As limitações do MPF também aparecem nas reportagens. O ministério ordenou que o Ibama fiscalizasse os frigoríficos descomprometidos com o desmatamento. Mas órgãos públicos estaduais proibiram o acesso a informações que permitiriam ao Ibama identificar o transporte de gado de áreas envolvidas com desmatamento ilegal. Além de prejudicar as investigações, isso dificulta que os frigoríficos controlem a origem do gado desde o nascimento. Após os resultados de auditorias sobre a execução do TAC, o MPF no Pará preferiu dar mais uma chance para os frigoríficos que não cumpriram adequadamente o acordo.
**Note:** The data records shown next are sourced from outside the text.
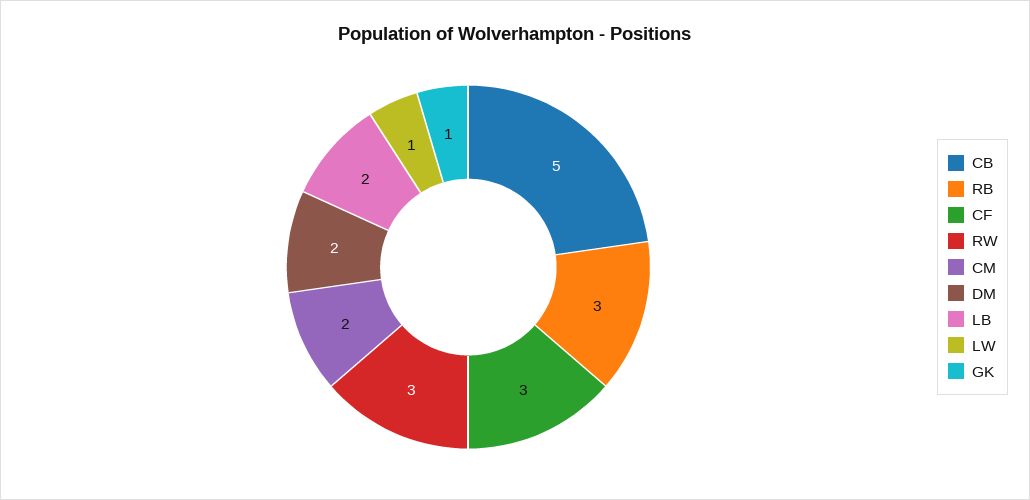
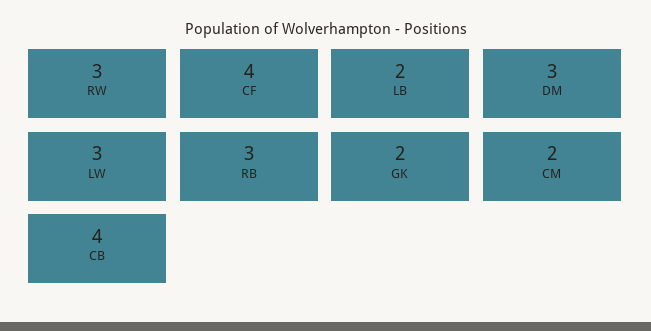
  {
-   "CB": 5,
+   "CB": 4,
    "RB": 3,
-   "CF": 3,
+   "CF": 4,
    "RW": 3,
    "CM": 2,
-   "DM": 2,
+   "DM": 3,
    "LB": 2,
-   "LW": 1,
+   "LW": 3,
-   "GK": 1
+   "GK": 2
  }

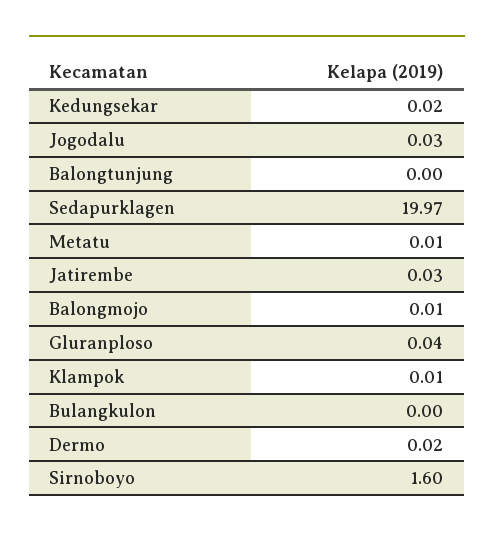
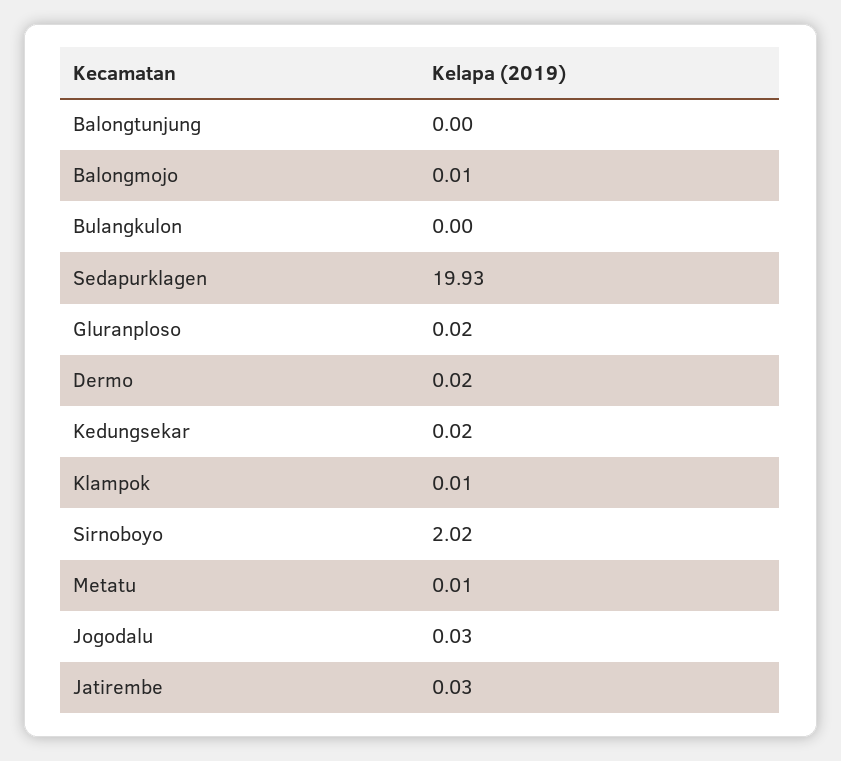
  {
    "Kedungsekar": 0.02,
    "Jogodalu": 0.03,
    "Balongtunjung": 0,
-   "Sedapurklagen": 19.97,
+   "Sedapurklagen": 19.93,
    "Metatu": 0.01,
    "Jatirembe": 0.03,
    "Balongmojo": 0.01,
-   "Gluranploso": 0.04,
+   "Gluranploso": 0.02,
    "Klampok": 0.01,
    "Bulangkulon": 0,
    "Dermo": 0.02,
-   "Sirnoboyo": 1.6
+   "Sirnoboyo": 2.02
  }

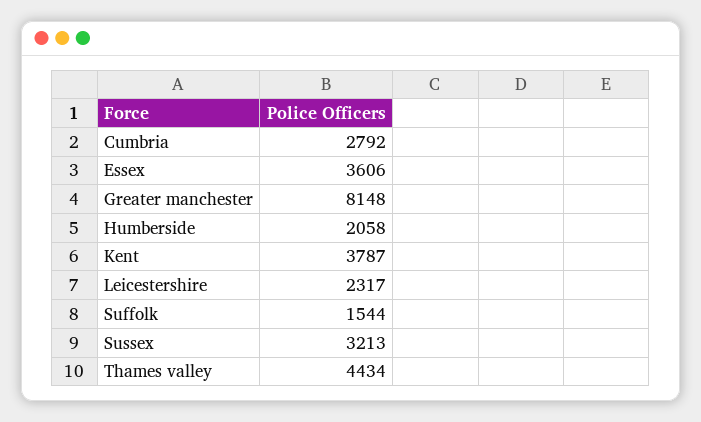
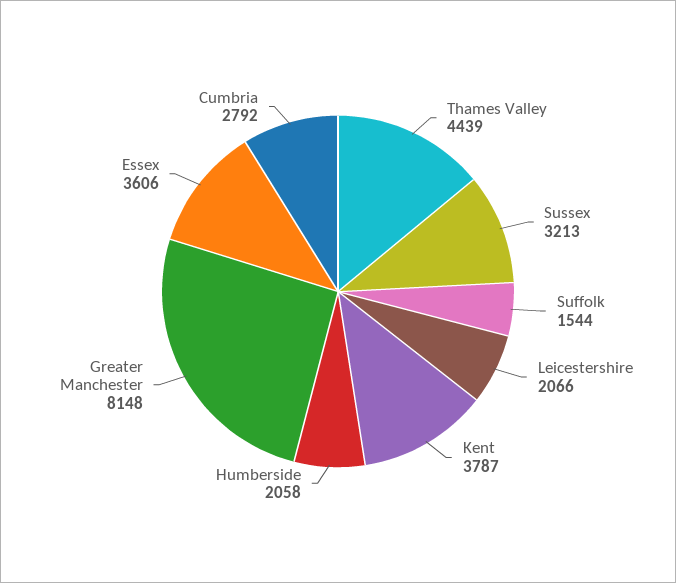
  {
    "Cumbria": 2792,
    "Essex": 3606,
    "Greater manchester": 8148,
    "Humberside": 2058,
    "Kent": 3787,
-   "Leicestershire": 2317,
+   "Leicestershire": 2066,
    "Suffolk": 1544,
    "Sussex": 3213,
-   "Thames valley": 4434
+   "Thames valley": 4439
  }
Onde há esperança? Além dos paulistas, que sentiram no nariz o incômodo das queimadas, muita gente já entendeu que o desmatamento é indesejável. A principal novidade é a cobrança crescente de investidores e gestores financeiros. A crise climática já causa perdas financeiras derivadas de secas, nevascas, furacões, queimadas e enchentes mais frequentes e extremas. Por isso, alguns investidores cansaram de promessas e tiraram dinheiro do setor que mais contribui com as emissões brasileiras de gases causadores das mudanças climáticas. Os três maiores bancos privados operando no Brasil — Itaú Unibanco, Bradesco e Santander — prometeram cooperar pela conservação da Amazônia. E elegeram a pecuária como item prioritário. Resolver uma tragédia coletiva precisa desse tipo de aliança. Se eles cumprirem suas promessas, as soluções já existem.
Os jornalistas do ((o))eco contam casos de fazendeiros que já aumentam a produção sem desmatar. E revelam as tecnologias disponíveis para monitorar o desmatamento (por imagens de satélite) e o trajeto do gado ao longo da sua vida. Quem desmata não ficará mais escondido. Sem mercado e sem financiamento, não haverá incentivo para o desmatamento. E abrirá espaço para quem produz de forma mais limpa.
As reportagens que compõem este livro surgiram da troca de ideias com o jornalista e economista Eduardo Pegurier, ex-editor do ((o))eco. Quando o MPF iniciou o TAC da pecuária, eu me preparei para estudar como seriam sua execução e seus impactos. Além dos estudos que revelariam os processos e números sobre o TAC, sabíamos da importância de reportagens que mostrassem os casos e personagens que fariam o acordo progredir ou fracassar. Mas sabíamos também que a imprensa generalista teria dificuldade de cobrir essas histórias com o fôlego necessário. Seria preciso um projeto especial que não desgrudasse do tema. Então Eduardo montou equipes que conseguiram fazer isso brilhantemente. Os jornalistas buscaram os principais personagens, onde quer que eles estivessem: em assentamentos de reforma agrária, em grandes fazendas, em frigoríficos, ou em escritórios distantes da região, fosse em Brasília, no Rio de Janeiro, em São Paulo ou em Oslo (capital da Noruega).
Para mim, foi um prazer conversar com as equipes do ((o))eco para discutir os temas a cobrir e os personagens a entrevistar. Imaginamos que seria uma novela com vários núcleos. Espero que a novela do desmatamento esteja nos seus capítulos finais.